Imagine you’re designing a new pipeline, and you need to select an external coating. It’s a straight fight between asphalt and fusion bonded epoxy (FBE), both of which have been used on your system in the past.
Historically, the greatest threat to your pipeline network has been external corrosion, and you perform regular in-line inspections to detect this threat. It makes sense to look at the accumulated corrosion damage on your pipelines to see if the coating type has made any difference.
Feeling clever, you decide to look at how the probability of exceedance (PoE) varies with the coating type. PoE is essentially a probability-of-failure estimate that considers the depths of corrosion anomalies as measured by in-line inspection. It’s a simple proxy variable for the condition of a pipeline. Figure 2 shows the distribution of PoE values for the pipelines in your network. The box plots show the positions of the minimum, lower quartile, median, upper quartile and maximum values.
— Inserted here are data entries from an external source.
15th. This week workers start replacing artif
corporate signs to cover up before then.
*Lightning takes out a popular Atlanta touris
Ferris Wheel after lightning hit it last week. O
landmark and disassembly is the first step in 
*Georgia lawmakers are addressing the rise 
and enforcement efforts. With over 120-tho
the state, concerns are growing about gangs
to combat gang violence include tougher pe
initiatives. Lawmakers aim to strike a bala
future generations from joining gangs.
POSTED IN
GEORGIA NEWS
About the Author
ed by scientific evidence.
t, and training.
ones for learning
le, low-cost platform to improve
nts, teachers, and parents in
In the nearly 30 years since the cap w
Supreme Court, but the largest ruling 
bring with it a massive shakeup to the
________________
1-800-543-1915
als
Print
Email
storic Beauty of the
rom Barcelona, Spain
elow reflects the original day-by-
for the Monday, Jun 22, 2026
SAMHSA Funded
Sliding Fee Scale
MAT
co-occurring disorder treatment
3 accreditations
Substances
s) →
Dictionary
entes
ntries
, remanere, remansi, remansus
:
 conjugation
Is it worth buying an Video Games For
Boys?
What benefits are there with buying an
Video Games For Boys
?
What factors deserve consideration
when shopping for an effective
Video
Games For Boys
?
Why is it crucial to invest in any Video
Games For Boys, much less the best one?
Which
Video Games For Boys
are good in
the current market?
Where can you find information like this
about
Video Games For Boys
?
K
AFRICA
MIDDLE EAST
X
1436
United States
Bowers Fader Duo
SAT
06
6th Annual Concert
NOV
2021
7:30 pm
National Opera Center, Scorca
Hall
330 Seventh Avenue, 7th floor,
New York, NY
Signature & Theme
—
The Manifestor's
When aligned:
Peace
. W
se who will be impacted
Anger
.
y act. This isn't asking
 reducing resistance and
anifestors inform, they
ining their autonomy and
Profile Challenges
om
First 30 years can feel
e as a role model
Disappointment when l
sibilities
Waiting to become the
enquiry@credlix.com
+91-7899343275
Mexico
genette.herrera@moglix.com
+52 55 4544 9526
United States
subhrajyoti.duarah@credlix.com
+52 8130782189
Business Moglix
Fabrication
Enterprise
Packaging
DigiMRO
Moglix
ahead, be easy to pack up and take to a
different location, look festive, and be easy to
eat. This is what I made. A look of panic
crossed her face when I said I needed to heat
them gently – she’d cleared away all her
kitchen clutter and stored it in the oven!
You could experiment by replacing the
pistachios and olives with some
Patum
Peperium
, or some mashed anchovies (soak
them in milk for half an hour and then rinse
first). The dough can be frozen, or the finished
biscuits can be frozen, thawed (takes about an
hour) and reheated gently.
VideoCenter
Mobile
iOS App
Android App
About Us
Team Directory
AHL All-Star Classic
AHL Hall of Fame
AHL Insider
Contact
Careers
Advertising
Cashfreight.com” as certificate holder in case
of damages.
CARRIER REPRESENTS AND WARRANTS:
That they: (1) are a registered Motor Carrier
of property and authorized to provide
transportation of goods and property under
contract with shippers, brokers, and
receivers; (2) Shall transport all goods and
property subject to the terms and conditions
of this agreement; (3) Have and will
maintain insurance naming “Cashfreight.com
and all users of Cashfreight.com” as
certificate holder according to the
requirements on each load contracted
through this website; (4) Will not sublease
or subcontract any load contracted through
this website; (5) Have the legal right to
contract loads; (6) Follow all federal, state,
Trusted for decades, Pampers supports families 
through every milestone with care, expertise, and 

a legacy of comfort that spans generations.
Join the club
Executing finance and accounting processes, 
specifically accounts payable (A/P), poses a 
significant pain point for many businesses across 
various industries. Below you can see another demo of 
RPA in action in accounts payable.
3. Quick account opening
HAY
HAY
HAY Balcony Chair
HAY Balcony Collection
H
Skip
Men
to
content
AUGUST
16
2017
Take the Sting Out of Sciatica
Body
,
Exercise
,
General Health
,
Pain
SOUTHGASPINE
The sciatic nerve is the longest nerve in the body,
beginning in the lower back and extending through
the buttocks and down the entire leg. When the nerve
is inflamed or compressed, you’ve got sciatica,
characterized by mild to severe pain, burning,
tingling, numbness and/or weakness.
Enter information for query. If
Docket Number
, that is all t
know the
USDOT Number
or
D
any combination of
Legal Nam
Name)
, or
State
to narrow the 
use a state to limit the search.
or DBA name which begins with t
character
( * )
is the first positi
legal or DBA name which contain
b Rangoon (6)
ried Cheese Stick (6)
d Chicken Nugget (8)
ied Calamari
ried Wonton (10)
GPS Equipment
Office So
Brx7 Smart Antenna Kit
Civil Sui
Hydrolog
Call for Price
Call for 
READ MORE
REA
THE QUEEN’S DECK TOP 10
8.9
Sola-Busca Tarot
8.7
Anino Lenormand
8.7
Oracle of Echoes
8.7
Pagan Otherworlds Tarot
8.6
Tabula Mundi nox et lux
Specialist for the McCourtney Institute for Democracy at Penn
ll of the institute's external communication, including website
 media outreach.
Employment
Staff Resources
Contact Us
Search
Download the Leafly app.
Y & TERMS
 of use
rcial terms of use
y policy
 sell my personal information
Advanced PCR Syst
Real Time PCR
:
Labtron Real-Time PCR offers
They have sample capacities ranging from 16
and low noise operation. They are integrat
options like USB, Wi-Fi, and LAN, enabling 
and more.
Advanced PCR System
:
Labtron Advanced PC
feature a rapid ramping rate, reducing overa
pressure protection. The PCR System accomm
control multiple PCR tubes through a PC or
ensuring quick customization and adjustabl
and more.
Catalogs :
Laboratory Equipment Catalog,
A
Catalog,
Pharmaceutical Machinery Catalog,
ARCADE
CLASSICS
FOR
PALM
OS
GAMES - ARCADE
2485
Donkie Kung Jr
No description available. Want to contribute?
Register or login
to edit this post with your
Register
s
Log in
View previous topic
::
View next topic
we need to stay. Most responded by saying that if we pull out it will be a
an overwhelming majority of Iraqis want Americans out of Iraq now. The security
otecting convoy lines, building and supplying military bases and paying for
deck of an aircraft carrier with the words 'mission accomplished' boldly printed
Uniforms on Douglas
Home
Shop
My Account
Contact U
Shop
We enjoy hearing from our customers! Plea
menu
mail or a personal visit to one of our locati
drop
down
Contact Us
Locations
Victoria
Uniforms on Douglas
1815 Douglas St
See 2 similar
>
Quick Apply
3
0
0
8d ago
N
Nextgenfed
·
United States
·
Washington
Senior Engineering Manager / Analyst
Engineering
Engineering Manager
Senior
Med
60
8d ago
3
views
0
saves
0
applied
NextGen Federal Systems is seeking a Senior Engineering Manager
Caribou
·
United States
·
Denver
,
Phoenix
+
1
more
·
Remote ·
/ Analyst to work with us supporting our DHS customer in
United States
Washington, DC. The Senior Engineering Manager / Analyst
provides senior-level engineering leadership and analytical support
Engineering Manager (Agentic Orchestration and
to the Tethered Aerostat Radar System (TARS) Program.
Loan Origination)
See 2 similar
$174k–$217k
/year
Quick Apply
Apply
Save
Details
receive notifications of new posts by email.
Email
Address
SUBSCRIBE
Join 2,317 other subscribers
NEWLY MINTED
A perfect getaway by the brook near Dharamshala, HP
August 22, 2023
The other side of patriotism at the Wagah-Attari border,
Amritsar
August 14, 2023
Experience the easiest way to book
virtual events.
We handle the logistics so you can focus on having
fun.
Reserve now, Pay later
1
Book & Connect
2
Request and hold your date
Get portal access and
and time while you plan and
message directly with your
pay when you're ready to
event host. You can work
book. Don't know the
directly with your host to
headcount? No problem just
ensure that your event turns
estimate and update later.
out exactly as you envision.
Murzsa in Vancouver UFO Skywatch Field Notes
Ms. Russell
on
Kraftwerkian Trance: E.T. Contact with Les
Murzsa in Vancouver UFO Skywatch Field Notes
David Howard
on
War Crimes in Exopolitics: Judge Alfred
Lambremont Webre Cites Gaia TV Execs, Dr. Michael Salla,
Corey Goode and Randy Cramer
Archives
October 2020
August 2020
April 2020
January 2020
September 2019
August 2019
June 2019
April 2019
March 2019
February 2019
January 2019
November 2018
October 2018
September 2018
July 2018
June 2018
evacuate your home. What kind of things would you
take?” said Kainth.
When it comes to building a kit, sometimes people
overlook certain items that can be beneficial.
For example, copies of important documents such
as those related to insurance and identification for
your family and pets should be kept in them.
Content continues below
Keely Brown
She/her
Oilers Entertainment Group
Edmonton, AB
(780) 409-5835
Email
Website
Figure 2: Probability of exceedance (PoE) vs. coating type
What do you know! The FBE-coated pipelines have much lower PoE values than the asphalt-coated pipelines. That means they tend to have fewer and shallower corrosion anomalies. Clearly, FBE is a superior coating.
You run to your manager, excited at your discovery and ready to insist on a policy that all new pipelines be coated with FBE. But, to your dismay, your manager is unimpressed.
You have, sadly, fallen victim to the illusion of causality. By performing a univariate analysis, you have ignored all of the other variables affecting the condition. Most notably, you have forgotten about age (Figure 3).
Figure 3: Age vs. coating type
On average, the asphalt-coated pipelines are around 25 years older than the FBE-coated pipelines. It stands to reason that older pipelines will tend to be in a poorer condition, irrespective of the coating type.
It is, of course, still possible that coating type affects corrosion susceptibility, but clearly the age variable is confounding your judgement. And that’s just one variable. What about the local environment, cathodic protection, proximity to roads and rivers, and historical repairs? The list goes on.
This is a somewhat simplistic example, but the point is clear. If we misinterpret the cause of a measured effect, we risk making poor decisions. With pipelines, poor decisions have consequences – whether it be high costs, loss of production or even loss of life.
What’s the moral of the story? Do the stats, and beware the illusion of causality.
Just another example of the stupidity of humans.